Published August 31, 2022 | Version 2.0
Journal article Open

Detecting dairy cows' lying behaviour using noisy 3D ultra-wide band positioning data

  • 1. Animal Breeding and Genomics,Wageningen University and Research, Droevendaalsesteeg 1, 6708 PB Wageningen, the Netherlands
  • 2. Animal Welfare and Health, Wageningen University and Research, Droevendaalsesteeg 1, 6708 PB Wageningen, the Netherlands
  • 3. Luke, PLF group, Production Systems, Natural Resources Institute Finland (Luke), Latokartanonkaari 9, 00790 Helsinki, Finland


In precision livestock farming, technology-based solutions are used to monitor and manage livestock and support decisions based on on-farm available data. In this study, we developed a methodology to monitor the lying behaviour of dairy cows using noisy spatial positioning data, thereby combining time-series segmentation based on statistical changepoints and a machine learning classification algorithm using bagged decision trees. Position data (x, y, z -coordinates) collected with an ultra-wide band positioning system from 30 dairy cows housed in a freestall barn were used. After the data pre-processing and selection, statistical changepoints were detected per cow-day (no. included = 331) in normalized 'distance from the centre of the barn' and (z) time series. Accelerometer-based lying bout data were used as a practical ground truth. For the segmentation, changepoint detection was compared with getting-up or lying-down events as indicated by the accelerometers. For the classification of segments into lying or non-lying behaviour, two data splitting techniques resulting in 2 different training and test sets were implemented to train and evaluate performance: one based on the data collection day and one based on cow identity. In 85.5% of the lying-down or getting-up events a changepoint was detected in a window of 5 minutes.

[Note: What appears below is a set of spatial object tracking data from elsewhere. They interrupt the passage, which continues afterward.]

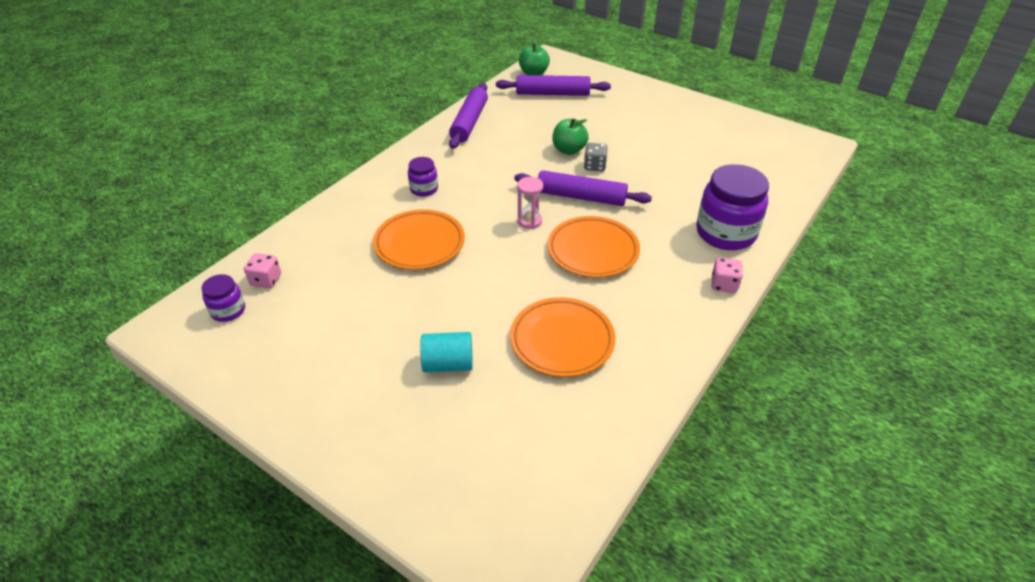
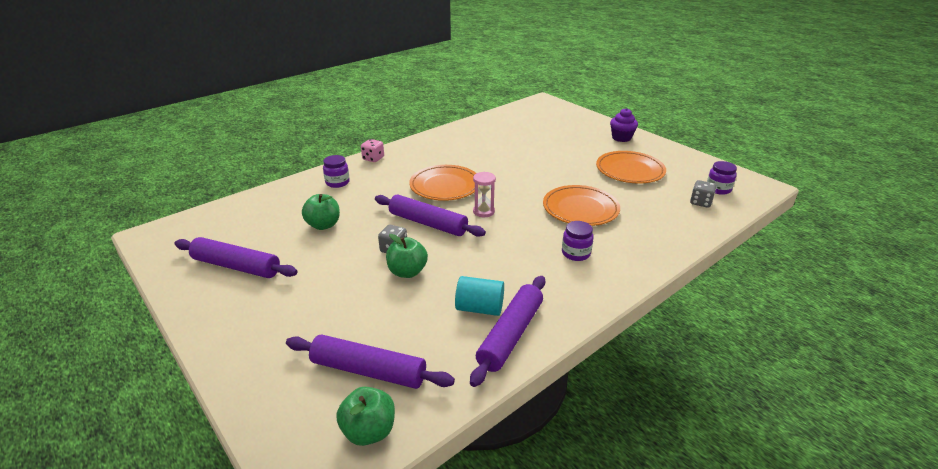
camera: 165 degrees left, 10 degrees down
pink dice [244,253,281,288] -> grey dice [690,180,716,208]
turquoise cylinder [420,332,473,372] -> turquoise cylinder moved to [455,276,504,316]
orange plate [510,297,615,377] -> orange plate moved to [596,151,666,184]
purple jar [696,164,769,250] -> purple jar [323,155,350,188], size x0.50
none -> purple rolling pin [174,237,298,278]
none -> green apple [302,194,340,230]
none -> purple cupcake [610,108,638,142]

Of the events where no detection had taken place, 86.2% could be associated with either missing data (large gaps) or a very short lying or non-lying bout. Overall classification and lying behaviour prediction performance was above 91% in both independent test sets, with a very high consistency across cow-days. Per cow-day, the average error in the estimation of the lying durations were 7.1% and 7.8% for the cow-identity and time-based data splits respectively. This resulted in sufficient accuracy for automated quantification of lying behaviour in dairy cows, for example for health or welfare monitoring purposes.